A história tem tendência a repetir-se. O Homem continua a cometer os mesmos erros vezes e vezes sem conta. Como se não evitasse o falhanço mesmo sabendo qual o resultado final das suas decisões. É algo surreal, pensar nisto, mas é inevitável os “nossos filhos” seguirem as nossas pisadas. Como o próprio Sokurov diz “Procuro criar um filme quando não compreendo algo no mundo” e é com este propósito que este Skazka (ou Fairytale – Sombras do Velho Mundo) surge, de trazer significado ao carácter humano, nos tempos incertos que vivemos.
Fairytale – Sombras do Velho Mundo é o manifesto social e artístico dos que determinaram o destino do planeta, no final da segunda grande guerra: Stalin, Churchill, Mussolini e Hitler pelos olhos de um dos grandes mestres vivos do cinema russo actual – Aleksandr Sokurov.
A primeira impressão a entrar neste “mundo” de Sokurov é de deslumbramento com o que surge perante os nossos olhos. Com o uso de imagens de arquivo e animação combinadas, de maneira nunca vista, Sokurov apresenta novas possibilidades à maneira de ver cinema. O filme surge como um “sonho” disfarçado de pesadelo em que deambulam os fantasmas de um passado, que queremos esquecer. Hitler, Mussolini, Churchill ou Stalin “renascem” perante os nossos olhos, mais humanos que os livros de história nos ensinaram, mas também satirizados ao ponto do ridículo nas suas fixações e alheados da realidade que os rodeia.
O próprio pormenor das vozes, nas línguas originais de cada um, permite uma total imersão neste “universo fictício” de Sokurov e de aparentar, ao espectador, estar numa conversa de café da qual só queríamos fugir. O trabalho de som é usado como intensificador de sensações de desconforto e tem um papel importante em criar o ambiente onírico prevalente nas imagens reveladoras das consequências trazidas pelos “Quatro cavaleiros do apocalipse” (todos os 4, mesmo Churchill, farinha do mesmo saco – segundo Sokurov).
Não é inocente esta referência ao fim dos tempos, sempre uma sensação presente no imaginário humano e do qual não conseguimos fugir, independentemente das inúmeras lições da história.
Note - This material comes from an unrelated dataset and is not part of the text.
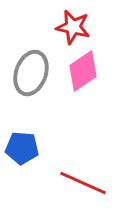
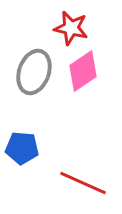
red star: moved 2 px left, 1 px down
gray ellipse: moved 3 px right, 1 px up
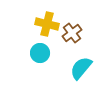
Alguns cameos de personagens históricas (que não importa revelar) confirmam também esta posição de Sokurov, prevalente em toda a narrativa. A repetição dos mesmos trejeitos narrativos acaba por esticar o filme para além do que seria desejado (mesmo com apenas 78 minutos). Arrisca-se dizer que isto teria sido uma excelente curta-metragem, mas que se torna demasiado extenuante devido ao constante bombardeamento de referências históricas, tão preciosas para Sokurov – a obsessão tem destas coisas, infelizmente.
Sokurov é igual a si próprio, subversivo e inovador com a arte de fazer cinema ao criar esta fábula em que não há inocentes ou culpados e onde é juiz, júri e carrasco da incapacidade humana para aprender com os erros. Acaba, no entanto, por perder o espectador na sua ânsia de repetir, ad aeternum, este ponto de vista.